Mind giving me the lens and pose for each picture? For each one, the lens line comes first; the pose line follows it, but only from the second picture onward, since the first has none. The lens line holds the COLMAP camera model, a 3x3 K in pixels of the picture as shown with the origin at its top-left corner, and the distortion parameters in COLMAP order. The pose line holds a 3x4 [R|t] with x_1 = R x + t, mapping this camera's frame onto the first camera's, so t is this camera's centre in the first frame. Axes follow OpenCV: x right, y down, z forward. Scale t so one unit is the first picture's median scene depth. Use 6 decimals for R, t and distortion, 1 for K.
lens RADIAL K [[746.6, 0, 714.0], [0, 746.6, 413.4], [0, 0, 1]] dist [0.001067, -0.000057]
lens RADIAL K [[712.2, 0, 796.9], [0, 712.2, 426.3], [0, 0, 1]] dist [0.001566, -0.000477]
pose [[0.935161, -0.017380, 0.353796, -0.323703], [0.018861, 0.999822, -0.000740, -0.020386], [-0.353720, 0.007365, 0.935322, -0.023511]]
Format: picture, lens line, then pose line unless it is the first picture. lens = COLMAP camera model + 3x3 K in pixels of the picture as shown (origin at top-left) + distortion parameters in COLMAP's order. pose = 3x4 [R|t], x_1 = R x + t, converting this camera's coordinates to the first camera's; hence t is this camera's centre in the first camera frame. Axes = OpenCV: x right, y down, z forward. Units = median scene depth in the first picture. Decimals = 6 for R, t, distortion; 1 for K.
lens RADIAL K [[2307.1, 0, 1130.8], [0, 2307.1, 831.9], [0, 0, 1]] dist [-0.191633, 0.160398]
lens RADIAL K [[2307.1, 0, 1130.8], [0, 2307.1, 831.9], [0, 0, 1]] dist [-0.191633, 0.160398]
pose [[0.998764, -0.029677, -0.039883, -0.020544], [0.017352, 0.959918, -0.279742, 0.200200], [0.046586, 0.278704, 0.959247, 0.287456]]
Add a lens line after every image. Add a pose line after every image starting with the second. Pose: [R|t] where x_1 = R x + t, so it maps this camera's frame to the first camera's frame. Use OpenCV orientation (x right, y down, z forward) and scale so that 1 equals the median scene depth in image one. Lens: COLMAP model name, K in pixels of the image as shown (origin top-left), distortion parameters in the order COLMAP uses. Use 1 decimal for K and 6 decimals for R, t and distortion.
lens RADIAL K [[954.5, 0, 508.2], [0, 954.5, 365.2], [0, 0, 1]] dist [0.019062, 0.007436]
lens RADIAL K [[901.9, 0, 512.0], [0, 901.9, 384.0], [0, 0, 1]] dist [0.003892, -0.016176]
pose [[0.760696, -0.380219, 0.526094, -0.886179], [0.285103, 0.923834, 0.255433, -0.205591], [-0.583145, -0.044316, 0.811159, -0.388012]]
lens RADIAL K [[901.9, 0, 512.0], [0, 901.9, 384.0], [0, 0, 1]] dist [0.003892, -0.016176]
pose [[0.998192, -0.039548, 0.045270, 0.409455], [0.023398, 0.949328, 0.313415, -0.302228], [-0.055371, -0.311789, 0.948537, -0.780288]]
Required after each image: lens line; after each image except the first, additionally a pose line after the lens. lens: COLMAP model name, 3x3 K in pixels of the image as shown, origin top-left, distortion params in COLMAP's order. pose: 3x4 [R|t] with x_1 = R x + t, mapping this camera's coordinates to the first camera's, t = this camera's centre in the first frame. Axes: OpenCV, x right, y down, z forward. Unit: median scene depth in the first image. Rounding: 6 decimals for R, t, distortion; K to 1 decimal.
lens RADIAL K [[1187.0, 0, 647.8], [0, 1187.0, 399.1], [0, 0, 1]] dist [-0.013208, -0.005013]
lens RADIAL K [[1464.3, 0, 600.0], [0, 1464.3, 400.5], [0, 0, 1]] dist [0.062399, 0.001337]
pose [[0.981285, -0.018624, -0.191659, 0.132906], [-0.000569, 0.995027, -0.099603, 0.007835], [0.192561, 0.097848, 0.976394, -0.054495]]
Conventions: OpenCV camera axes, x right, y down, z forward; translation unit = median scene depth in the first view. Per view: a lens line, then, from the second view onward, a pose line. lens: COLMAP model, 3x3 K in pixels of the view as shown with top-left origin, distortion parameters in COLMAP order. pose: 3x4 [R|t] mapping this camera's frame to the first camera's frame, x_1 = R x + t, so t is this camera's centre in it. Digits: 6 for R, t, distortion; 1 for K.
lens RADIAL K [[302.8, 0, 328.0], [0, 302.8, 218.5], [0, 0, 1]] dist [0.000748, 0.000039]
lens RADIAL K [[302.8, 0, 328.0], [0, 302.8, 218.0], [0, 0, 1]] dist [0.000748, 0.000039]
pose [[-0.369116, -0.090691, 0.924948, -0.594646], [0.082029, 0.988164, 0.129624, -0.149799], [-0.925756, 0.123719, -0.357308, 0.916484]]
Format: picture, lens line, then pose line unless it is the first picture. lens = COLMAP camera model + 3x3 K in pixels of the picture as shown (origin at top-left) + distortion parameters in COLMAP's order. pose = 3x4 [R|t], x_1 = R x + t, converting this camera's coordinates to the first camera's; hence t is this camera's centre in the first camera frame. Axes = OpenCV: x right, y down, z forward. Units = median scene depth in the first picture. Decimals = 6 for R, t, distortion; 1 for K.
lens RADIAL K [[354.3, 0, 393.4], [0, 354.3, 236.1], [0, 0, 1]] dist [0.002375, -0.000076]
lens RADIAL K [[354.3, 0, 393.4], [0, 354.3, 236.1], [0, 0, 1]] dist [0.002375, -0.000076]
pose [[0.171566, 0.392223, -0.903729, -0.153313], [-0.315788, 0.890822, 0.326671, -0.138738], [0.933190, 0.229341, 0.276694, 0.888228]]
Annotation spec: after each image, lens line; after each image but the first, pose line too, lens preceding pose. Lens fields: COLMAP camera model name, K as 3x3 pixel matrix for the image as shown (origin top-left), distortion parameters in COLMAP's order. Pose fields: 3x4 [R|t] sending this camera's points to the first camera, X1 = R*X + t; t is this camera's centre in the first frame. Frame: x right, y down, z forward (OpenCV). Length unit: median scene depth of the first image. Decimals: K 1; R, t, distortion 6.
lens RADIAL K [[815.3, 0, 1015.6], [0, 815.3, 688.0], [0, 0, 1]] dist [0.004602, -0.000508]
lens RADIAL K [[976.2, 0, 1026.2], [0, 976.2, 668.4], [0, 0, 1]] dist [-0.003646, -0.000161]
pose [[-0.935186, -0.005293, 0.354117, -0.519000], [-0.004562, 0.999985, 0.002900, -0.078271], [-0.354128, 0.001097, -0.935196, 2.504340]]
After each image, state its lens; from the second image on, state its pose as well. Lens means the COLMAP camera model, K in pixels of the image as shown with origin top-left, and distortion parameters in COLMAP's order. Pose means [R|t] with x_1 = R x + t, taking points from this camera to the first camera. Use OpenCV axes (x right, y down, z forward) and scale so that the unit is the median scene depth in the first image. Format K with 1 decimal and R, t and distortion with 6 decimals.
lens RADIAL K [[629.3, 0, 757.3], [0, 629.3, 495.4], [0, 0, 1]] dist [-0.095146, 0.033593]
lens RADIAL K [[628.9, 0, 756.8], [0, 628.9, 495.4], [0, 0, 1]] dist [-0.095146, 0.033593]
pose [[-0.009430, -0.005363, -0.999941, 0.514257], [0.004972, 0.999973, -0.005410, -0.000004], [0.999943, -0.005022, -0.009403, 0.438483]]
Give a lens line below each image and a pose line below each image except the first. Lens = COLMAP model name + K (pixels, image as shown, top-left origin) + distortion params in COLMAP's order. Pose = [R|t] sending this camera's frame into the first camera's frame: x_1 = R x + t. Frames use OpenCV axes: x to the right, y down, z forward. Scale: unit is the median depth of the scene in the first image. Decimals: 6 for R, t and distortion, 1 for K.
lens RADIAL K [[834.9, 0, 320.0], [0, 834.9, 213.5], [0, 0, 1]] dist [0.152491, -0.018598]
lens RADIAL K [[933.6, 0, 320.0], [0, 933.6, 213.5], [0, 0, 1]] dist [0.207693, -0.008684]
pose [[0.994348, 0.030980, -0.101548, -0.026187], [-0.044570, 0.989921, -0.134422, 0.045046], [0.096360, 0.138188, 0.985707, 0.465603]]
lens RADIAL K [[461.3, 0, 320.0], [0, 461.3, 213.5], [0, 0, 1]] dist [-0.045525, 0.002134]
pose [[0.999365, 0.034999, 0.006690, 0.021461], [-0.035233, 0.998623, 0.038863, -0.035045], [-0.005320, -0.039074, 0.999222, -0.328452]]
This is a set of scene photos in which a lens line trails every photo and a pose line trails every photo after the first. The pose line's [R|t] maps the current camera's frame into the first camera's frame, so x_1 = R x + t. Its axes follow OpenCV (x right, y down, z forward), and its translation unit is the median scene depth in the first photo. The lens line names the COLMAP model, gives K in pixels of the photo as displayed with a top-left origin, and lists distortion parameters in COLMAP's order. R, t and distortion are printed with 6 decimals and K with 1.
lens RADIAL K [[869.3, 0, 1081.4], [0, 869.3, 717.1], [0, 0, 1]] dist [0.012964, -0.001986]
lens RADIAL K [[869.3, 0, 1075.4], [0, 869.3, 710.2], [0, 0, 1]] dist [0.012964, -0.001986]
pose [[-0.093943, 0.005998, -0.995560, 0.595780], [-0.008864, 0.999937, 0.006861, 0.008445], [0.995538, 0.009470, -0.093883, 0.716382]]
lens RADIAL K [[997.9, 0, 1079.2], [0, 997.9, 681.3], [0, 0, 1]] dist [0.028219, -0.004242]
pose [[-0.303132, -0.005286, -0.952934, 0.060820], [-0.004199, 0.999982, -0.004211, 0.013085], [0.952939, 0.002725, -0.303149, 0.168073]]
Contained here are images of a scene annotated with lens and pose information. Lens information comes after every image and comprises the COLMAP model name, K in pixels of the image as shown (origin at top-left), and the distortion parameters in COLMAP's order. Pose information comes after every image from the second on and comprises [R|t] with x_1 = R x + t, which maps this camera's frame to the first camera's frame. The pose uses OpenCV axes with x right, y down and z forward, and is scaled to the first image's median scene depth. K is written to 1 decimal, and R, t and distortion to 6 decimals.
+===+
- _Problem to work on_: Please print, line for line and unchanged, the part of the items above that opens with the line containing "Annotation spec: after" and closes with the line containing "dist [0.004602, -0.000508]", both of those lines included.

- _Solution to the problem_:
Annotation spec: after each image, lens line; after each image but the first, pose line too, lens preceding pose. Lens fields: COLMAP camera model name, K as 3x3 pixel matrix for the image as shown (origin top-left), distortion parameters in COLMAP's order. Pose fields: 3x4 [R|t] sending this camera's points to the first camera, X1 = R*X + t; t is this camera's centre in the first frame. Frame: x right, y down, z forward (OpenCV). Length unit: median scene depth of the first image. Decimals: K 1; R, t, distortion 6.
lens RADIAL K [[815.3, 0, 1015.6], [0, 815.3, 688.0], [0, 0, 1]] dist [0.004602, -0.000508]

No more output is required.